San Francisco’s public school students are at the head of the class, at least compared to other large urban school districts in California, according to results of the new statewide academic tests released Wednesday.
Overall, 52 percent of the 25,000 third through eighth and 11th grade San Francisco Unified School District students who participated in the new California Assessment of Student Performance and Progress (CAASPP) last spring met or exceeded standards for English language arts, compared to 44 percent statewide.
Math results were slightly lower, with 48 percent of SFUSD students meeting or exceeding standards compared to 34 percent statewide.
At a news conference at school district offices Wednesday, Superintendent Richard Carranza praised the efforts of educators and students to set benchmark test results that exceeded California’s, and said students benefit from the Common Core education.
“The Common Core standards are really a seismic shift in what our students are supposed to be able to know and do and demonstrate in terms of their knowledge,” Carranza said. “They are much more aligned to a 21st century learning goal and they also prepare our students [for their] college careers and life.”
Carranza noted that despite the district’s overall success with the assessment, black students continued to fall behind their peers.

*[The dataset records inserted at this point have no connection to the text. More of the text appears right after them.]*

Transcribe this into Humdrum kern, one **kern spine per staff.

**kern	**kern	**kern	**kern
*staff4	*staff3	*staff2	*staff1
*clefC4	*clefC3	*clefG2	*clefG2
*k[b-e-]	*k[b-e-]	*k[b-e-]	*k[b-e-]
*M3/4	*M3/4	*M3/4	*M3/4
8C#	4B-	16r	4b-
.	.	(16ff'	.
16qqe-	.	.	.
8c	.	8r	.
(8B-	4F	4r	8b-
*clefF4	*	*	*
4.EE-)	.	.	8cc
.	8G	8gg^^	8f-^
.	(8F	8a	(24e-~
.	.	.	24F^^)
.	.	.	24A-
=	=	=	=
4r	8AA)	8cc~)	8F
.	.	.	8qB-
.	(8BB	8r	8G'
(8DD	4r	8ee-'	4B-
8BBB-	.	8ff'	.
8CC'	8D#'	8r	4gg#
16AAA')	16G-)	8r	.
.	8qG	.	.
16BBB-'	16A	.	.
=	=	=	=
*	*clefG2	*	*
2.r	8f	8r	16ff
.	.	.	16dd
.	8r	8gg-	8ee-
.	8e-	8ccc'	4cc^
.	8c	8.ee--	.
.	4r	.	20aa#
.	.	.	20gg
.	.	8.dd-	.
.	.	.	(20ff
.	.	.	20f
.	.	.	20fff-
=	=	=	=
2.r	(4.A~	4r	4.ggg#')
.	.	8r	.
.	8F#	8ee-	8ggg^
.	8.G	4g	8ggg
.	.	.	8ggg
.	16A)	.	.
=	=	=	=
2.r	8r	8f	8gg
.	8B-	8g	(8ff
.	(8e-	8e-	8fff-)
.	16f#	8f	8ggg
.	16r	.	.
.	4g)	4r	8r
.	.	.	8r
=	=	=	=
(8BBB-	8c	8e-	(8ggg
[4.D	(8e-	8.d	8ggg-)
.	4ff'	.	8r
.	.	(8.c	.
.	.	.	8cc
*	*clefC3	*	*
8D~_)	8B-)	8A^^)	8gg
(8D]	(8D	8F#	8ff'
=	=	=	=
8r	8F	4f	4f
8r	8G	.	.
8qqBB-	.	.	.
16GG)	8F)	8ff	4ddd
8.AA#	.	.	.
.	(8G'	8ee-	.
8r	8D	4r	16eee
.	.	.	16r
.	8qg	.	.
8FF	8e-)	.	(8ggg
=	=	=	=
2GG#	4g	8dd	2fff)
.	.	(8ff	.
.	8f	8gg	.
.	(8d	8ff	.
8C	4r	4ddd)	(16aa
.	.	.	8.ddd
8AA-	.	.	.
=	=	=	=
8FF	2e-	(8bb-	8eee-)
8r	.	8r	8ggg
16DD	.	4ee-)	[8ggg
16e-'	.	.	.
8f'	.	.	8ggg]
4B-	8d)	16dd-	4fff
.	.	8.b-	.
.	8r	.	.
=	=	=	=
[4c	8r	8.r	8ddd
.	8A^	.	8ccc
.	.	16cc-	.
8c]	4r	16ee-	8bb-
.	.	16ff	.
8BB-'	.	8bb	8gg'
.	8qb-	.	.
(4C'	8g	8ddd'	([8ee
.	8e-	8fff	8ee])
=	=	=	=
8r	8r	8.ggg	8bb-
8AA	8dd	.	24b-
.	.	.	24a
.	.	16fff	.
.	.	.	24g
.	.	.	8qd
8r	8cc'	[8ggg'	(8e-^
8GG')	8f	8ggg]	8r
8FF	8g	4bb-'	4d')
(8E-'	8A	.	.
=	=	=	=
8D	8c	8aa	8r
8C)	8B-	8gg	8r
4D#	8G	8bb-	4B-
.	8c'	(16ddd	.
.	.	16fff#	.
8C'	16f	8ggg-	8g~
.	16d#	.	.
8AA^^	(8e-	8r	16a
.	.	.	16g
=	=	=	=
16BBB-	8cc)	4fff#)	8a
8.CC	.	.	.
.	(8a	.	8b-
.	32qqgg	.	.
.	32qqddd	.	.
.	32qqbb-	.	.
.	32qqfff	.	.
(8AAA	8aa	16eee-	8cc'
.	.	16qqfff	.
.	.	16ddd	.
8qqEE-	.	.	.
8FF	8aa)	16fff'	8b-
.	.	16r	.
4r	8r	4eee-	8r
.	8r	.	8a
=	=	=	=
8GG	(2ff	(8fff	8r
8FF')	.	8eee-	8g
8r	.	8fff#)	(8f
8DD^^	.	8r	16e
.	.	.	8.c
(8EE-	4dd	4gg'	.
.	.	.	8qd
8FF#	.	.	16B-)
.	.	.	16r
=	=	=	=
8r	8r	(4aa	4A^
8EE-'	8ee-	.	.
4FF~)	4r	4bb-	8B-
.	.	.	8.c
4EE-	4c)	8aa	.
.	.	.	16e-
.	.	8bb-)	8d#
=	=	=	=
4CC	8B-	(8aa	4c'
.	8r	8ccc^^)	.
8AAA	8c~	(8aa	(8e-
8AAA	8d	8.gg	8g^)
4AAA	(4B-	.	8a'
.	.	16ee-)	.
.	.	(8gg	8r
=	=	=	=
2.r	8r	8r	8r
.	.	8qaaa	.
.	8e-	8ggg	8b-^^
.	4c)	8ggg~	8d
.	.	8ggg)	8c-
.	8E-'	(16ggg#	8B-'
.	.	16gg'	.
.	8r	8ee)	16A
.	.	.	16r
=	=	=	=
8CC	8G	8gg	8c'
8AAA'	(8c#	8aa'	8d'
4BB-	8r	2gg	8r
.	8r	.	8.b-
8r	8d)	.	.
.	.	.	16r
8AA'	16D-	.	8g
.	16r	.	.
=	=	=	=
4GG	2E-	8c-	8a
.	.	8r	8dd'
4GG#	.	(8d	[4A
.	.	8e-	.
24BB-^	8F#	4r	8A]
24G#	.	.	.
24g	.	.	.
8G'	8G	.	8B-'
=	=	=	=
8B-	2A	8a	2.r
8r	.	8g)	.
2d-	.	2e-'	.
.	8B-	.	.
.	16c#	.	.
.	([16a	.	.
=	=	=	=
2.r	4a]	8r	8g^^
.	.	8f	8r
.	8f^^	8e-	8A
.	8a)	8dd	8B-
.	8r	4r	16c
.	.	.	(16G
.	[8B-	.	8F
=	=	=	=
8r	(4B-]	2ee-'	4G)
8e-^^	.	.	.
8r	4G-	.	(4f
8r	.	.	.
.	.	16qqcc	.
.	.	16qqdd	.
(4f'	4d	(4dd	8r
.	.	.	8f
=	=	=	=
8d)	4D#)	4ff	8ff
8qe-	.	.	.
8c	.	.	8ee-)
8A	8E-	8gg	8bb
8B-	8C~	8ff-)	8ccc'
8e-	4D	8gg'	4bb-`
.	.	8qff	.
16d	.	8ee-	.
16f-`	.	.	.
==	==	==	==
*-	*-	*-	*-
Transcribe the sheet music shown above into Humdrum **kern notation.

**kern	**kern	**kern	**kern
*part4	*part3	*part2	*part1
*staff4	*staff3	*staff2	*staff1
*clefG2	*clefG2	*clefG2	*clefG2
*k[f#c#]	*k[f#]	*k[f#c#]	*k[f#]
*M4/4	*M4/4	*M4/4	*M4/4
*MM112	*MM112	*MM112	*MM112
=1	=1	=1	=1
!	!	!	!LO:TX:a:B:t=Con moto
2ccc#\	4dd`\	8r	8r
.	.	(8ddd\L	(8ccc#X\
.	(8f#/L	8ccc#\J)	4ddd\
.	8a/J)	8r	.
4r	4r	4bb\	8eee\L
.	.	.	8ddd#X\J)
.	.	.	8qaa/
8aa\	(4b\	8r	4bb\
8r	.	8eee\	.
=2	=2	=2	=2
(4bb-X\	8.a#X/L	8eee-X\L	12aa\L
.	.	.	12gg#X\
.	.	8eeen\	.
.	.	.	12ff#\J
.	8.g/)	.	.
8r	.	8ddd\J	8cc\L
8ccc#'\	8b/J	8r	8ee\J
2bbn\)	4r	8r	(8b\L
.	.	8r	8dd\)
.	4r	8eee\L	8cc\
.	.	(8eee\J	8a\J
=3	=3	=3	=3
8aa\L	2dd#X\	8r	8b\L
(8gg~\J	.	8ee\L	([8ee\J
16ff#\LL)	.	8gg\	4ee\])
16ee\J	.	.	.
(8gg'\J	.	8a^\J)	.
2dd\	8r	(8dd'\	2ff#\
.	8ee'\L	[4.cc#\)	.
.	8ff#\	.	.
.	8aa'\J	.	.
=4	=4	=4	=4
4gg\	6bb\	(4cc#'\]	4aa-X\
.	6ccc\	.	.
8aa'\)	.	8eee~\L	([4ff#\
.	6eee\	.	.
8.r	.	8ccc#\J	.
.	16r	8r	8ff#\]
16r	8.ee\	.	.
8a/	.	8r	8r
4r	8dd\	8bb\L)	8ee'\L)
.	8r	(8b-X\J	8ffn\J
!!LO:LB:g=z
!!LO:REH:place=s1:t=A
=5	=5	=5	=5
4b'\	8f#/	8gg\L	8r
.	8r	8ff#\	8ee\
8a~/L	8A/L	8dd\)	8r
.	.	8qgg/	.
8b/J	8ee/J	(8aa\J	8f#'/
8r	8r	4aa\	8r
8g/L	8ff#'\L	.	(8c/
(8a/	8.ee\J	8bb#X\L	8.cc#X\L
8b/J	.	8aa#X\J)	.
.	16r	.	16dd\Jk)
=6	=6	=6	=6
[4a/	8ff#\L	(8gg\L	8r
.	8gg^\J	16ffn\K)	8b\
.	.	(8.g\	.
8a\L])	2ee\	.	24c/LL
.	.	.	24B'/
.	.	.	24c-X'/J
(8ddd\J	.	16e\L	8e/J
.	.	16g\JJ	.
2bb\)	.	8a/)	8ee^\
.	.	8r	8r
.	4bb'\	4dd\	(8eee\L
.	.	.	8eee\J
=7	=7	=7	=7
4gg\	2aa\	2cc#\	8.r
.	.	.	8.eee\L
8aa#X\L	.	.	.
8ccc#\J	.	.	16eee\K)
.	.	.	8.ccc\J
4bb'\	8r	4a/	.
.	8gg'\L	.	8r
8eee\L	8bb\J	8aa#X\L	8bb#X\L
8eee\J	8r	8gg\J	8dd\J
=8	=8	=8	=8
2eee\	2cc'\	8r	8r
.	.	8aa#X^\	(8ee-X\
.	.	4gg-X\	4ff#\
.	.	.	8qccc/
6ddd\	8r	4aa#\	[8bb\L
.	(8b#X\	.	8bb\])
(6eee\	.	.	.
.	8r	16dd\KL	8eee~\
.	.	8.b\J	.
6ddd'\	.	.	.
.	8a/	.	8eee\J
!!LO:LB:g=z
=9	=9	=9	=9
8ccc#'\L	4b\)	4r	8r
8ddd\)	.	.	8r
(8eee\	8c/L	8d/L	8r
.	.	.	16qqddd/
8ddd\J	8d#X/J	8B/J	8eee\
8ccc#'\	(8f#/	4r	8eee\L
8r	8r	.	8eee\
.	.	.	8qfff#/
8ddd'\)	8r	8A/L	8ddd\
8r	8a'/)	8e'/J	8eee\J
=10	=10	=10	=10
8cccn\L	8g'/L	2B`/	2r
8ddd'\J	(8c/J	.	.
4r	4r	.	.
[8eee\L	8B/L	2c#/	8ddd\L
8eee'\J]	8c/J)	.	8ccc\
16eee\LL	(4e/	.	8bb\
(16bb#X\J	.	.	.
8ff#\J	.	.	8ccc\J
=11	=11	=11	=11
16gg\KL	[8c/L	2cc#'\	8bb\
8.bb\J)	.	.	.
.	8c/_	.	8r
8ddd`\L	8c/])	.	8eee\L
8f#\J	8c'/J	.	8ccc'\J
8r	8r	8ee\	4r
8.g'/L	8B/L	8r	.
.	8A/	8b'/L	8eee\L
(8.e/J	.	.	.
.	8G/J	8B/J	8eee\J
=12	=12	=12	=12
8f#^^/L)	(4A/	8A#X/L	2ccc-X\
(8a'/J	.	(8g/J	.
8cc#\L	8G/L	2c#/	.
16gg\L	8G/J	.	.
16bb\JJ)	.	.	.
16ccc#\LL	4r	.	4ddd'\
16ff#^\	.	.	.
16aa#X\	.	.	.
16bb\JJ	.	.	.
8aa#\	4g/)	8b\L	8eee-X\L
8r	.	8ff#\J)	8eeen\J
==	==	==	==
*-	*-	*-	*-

However, he added that San Francisco’s special education students and English language learner students were the highest performing out of the respective groups in the state.
“There are very specific challenges that persist in our data,” Carranza said. “How our students of color are doing, our African American students and our Latino students, continues to be an area of focus for us.”
The new Smarter Balanced Assessment replaced the state’s former STAR testing program as the first-ever method to gauge the impact of the more rigorous Common Core State Standards curriculum, which has been phased into school districts throughout the U.S. since 2010.
The test focuses on critical thinking, problem solving and communication skills. The assessment also marked the first statewide exam that was administered entirely with computers.
Students took practice versions of the test last year, the results of which were not included in their records.
The new tests are essentially designed to keep students from guessing answers. While the former standardized testing primarily asked multiple-choice questions of students, the new tests sometimes offered two or three possible correct choices. Students were also tasked with creating a constructed response in which they defended their answer.
SFUSD implemented its Common Core curriculum in math classes in the 2014-15 school year, and English language arts in the previous school year. School leaders are preparing science standards with the rollout for that curriculum anticipated in the coming school years.
Board of Education Commissioner Jill Wynns emphasized that because of the types of questions asked in the new exam, the results of the Smarter Balanced assessment cannot be measured against the previous STAR testing.
“This absolutely cannot be compared at all to what we had before,” Wynns said. “We have to understand that it’s not the same tests.”
There is no state funding tied to the test results, which are used solely to measure the success of the Common Core State Standards.